Description of the task -
Where an entry below contains an image, skip the image and reproduce the rest exactly.

Extracted page text data:
↓

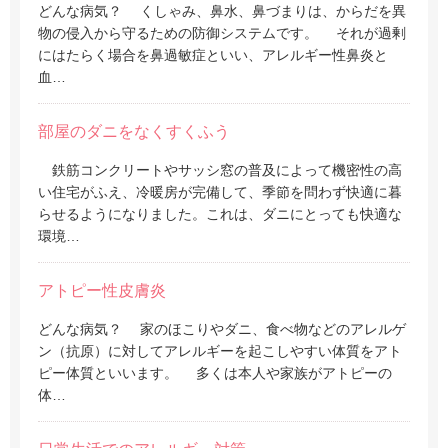
どんな病気？ くしゃみ、鼻水、鼻づまりは、からだを異
物の侵入から守るための防御システムです。 それが過剰
にはたらく場合を鼻過敏症といい、アレルギー性鼻炎と
血…
部屋のダニをなくすくふう
鉄筋コンクリートやサッシ窓の普及によって機密性の高
い住宅がふえ、冷暖房が完備して、季節を問わず快適に暮
らせるようになりました。これは、ダニにとっても快適な
環境…
アトピー性皮膚炎
どんな病気？ 家のほこりやダニ、食べ物などのアレルゲ
ン（抗原）に対してアレルギーを起こしやすい体質をアト
ピー体質といいます。 多くは本人や家族がアトピーの
体…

↑

The completed task -
どんな病気？ くしゃみ、鼻水、鼻づまりは、からだを異
物の侵入から守るための防御システムです。 それが過剰
にはたらく場合を鼻過敏症といい、アレルギー性鼻炎と
血…
部屋のダニをなくすくふう
鉄筋コンクリートやサッシ窓の普及によって機密性の高
い住宅がふえ、冷暖房が完備して、季節を問わず快適に暮
らせるようになりました。これは、ダニにとっても快適な
環境…
アトピー性皮膚炎
どんな病気？ 家のほこりやダニ、食べ物などのアレルゲ
ン（抗原）に対してアレルギーを起こしやすい体質をアト
ピー体質といいます。 多くは本人や家族がアトピーの
体…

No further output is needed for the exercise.